4. Discuss the role of the media in the War of 1898. In your answer please use examples from the documents provided. Why did the U.S. go to war? What role did the press have in this decision to declare war on Spain? What effect did the war have on the newspaper business? How does learning about the role of the mass circulation papers in this war help us to understand American propaganda of war in general?

5. Why did Woodrow Wilson create the CPI? What were the problems that the CPI was supposed to address? Describe the CPI, what kinds of people were involved and why? How did Creel and his minions attempt to shape public opinion? Please discuss the relationship between the media and the government in the American mobilization for the Great War. How did the institution of the CPI represent something new in the history of American propaganda? How did the work of the CPI represent a new relationship between the American public and the government? What does this have to do with democracy?

6. George Creel insists that the “house of truth” did not appeal to the emotions of the public but only to reason. What does this have to do with Creel’s background in progressive publicity? Please discuss the conflict between the use of ‘fact’ and rationality vs. images and emotions in WWI propaganda. Could the CPI have won the battle for public opinion with facts alone? What does the shift from the fact based propaganda of rational argument toward emotional propaganda images tell us? How does this shift from rational argument to emotional appeal represent changing ideas about the public mind, about social psychology and about the best way to manage public opinion? Creel also wrote that the work of the CPI was about “expression” not “suppression,” what did he mean? Was this true?
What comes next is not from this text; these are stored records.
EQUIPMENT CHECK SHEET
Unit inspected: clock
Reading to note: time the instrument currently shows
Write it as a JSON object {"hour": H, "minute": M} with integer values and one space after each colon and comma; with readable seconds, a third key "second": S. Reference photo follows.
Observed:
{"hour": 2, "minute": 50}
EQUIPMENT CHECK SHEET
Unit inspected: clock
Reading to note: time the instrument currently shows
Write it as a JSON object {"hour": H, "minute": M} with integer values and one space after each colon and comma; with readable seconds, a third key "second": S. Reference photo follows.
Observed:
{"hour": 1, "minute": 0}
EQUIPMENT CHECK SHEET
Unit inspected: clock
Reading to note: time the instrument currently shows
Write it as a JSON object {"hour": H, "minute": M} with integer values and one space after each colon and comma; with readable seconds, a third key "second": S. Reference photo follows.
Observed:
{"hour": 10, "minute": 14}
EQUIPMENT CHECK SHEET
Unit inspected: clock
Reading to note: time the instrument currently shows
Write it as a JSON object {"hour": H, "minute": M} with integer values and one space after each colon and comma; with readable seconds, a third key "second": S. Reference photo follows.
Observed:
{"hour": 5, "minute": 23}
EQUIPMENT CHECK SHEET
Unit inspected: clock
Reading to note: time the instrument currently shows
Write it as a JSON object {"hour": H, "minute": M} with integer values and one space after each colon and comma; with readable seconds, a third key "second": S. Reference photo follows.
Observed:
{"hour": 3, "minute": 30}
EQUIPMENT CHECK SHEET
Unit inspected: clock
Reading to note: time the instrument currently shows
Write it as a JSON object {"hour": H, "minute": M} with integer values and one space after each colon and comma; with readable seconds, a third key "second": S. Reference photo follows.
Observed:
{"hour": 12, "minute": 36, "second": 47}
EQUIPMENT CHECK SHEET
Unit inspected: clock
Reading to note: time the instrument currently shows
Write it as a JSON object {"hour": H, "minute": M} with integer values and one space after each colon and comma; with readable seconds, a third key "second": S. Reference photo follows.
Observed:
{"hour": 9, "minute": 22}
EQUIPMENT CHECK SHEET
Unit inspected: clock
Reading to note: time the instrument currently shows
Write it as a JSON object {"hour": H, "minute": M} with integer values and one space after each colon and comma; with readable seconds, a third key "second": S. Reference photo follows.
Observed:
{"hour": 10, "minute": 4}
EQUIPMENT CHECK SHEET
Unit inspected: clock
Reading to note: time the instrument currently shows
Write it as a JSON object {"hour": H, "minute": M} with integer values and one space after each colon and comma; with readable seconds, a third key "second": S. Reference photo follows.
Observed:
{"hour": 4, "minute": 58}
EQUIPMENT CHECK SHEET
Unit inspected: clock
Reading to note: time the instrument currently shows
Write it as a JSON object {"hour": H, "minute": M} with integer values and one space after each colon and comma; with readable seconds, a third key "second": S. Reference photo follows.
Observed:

7. What lesson did the practitioners of the new profession of public relations learn from WWI? In their search for new ideas and techniques with which manage public opinion, the pioneers of public relations--men like Ivy Lee, Edward Bernays, and intellectuals like Walter Lippmann--turned to psychology for answers about how to shape the public mind. What did they learn about this “public mind” from the psychologists? What were Lippmann’s ideas about Public Opinion? How did men like Edward Bernays apply these lessons to the business of public relations?